I had looked forward to volunteering at Saturday evening’s White House Correspondents’ Dinner for months. Verifying attendees’ tickets before they went through magnetometers, I helped welcome a wide array of guests, including reporters, sources, Democrats, Republicans and celebrities, all excitedly arriving at the ballroom from receptions and the red carpet. The hotel was filled with a sense of camaraderie rarely felt in our nation’s capital. 

After most of the guests had filed in, I headed to the volunteer room for a quick dinner break. Minutes after sitting down with other volunteers, we heard a sequence of loud bangs just down the hall from us at the security checkpoint. Recognizing the noises as gunshots, our response at this point was not biological instinct. It was not a result of watching action movies or playing video games during the Covid-19 pandemic. For my generation, video clips and articles about school shootings and political violence are mainstays of our conscience and social media feeds. Lockdown drills are a routine of growing up. 

My reaction reflected the motto “run, hide, fight” that I have heard a thousand times before.

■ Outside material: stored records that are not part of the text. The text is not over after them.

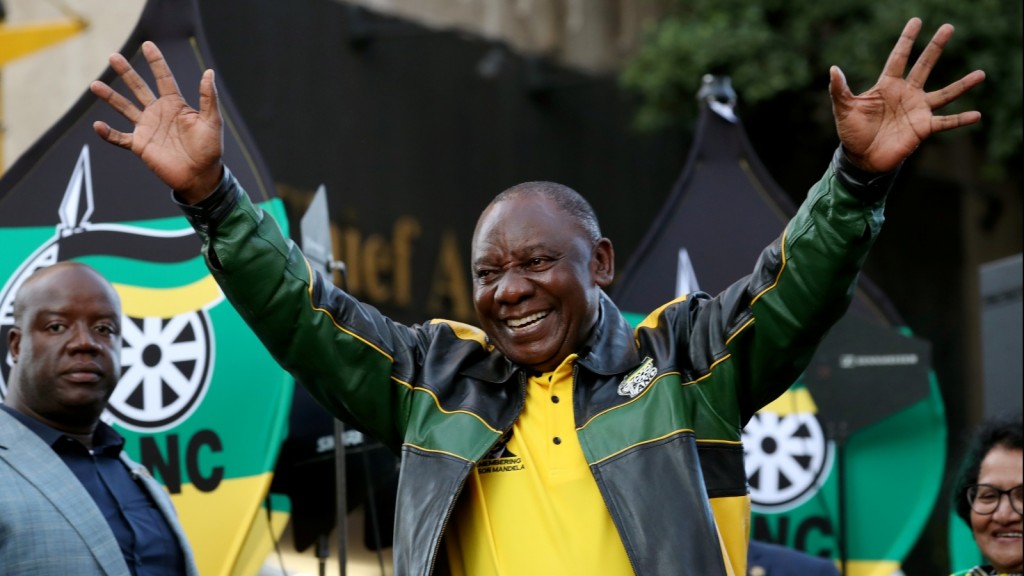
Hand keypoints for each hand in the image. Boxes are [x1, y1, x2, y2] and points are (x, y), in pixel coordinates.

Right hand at [90, 41, 223, 203]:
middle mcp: (158, 113)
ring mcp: (147, 128)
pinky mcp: (140, 145)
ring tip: (95, 85)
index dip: (156, 62)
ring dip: (110, 97)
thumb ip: (208, 98)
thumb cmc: (210, 149)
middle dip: (127, 72)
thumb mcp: (212, 121)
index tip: (148, 45)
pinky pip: (119, 137)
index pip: (164, 78)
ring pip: (124, 108)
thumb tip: (209, 72)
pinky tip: (98, 125)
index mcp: (175, 105)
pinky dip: (108, 133)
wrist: (200, 176)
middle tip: (114, 56)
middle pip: (139, 88)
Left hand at [829, 18, 984, 172]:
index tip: (917, 22)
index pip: (898, 57)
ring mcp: (917, 110)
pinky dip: (960, 119)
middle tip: (949, 28)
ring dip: (962, 85)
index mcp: (887, 85)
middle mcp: (906, 93)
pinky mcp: (923, 128)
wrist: (861, 158)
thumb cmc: (852, 132)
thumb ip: (839, 90)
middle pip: (924, 66)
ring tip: (981, 74)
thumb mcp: (844, 109)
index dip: (907, 40)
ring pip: (944, 94)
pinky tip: (976, 114)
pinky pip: (945, 122)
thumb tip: (833, 69)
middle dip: (935, 47)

When I heard the shots, my first response was not shock or surprise. Even though I had never been in a shooting, it almost felt like I had dealt with a similar scenario before. My reaction reflected the motto “run, hide, fight” that I have heard a thousand times before. We immediately bolted through the back of the hotel. At first we considered hiding in a bathroom, but we realized there was nothing to barricade the door with, so we continued through an emergency exit and hid in a staircase.

After some time, and not encountering any additional law enforcement or fearing an assailant would find us in the staircase, we walked out into the hotel’s parking lot, raising our hands above our heads and calling out to anyone who might be in the vicinity. We passed law enforcement agents, running in what seemed like every direction, and headed out into the street. I later found out the assailant assembled his weapon in front of the volunteer station I was next to minutes before. By nature of luck and the grace of G-d, I was on my dinner break. 

Saturday night, many of the most powerful individuals, nationally and globally, grasped the same sense of fear that too many young Americans experience daily while simply going about their lives. Tragedy after tragedy, from Sandy Hook and Parkland to Tree of Life and Charleston, have led to more frequent lockdown drills, more fortified places of worship and a heightened sense of anxiety at public events. 

Saturday night was the first time I have ever run away from gunshots, but many young people I know have been there before. I was a camp counselor to young kids who survived the Highland Park July 4 mass shooting, had former coworkers who were near the MSU Student Union, had friends who attended Stoneman Douglas and know those who lost classmates at Brown University this winter. Two years ago, I anxiously messaged my older sister while she was barricaded in a bathroom due to an active shooter near her campus.

My generation has never known the sense of safety that previous generations once took for granted in the very same spaces.  We also do not know a “normal” politics of decorum, diplomacy or dialogue. The beginning of Saturday night’s event was my first brief taste of a politics where traditional political opposition gave way to a spirit of unity, joy and bipartisan camaraderie. 

The excitement of Saturday’s event — and how quickly it was snatched away — offers a lesson that I’m hoping is not lost on the individuals who were in the room. Gun violence and political violence are diseases infecting American society. Collectively, we must lower the temperature and use this moment as a call to action. My generation’s future depends on it.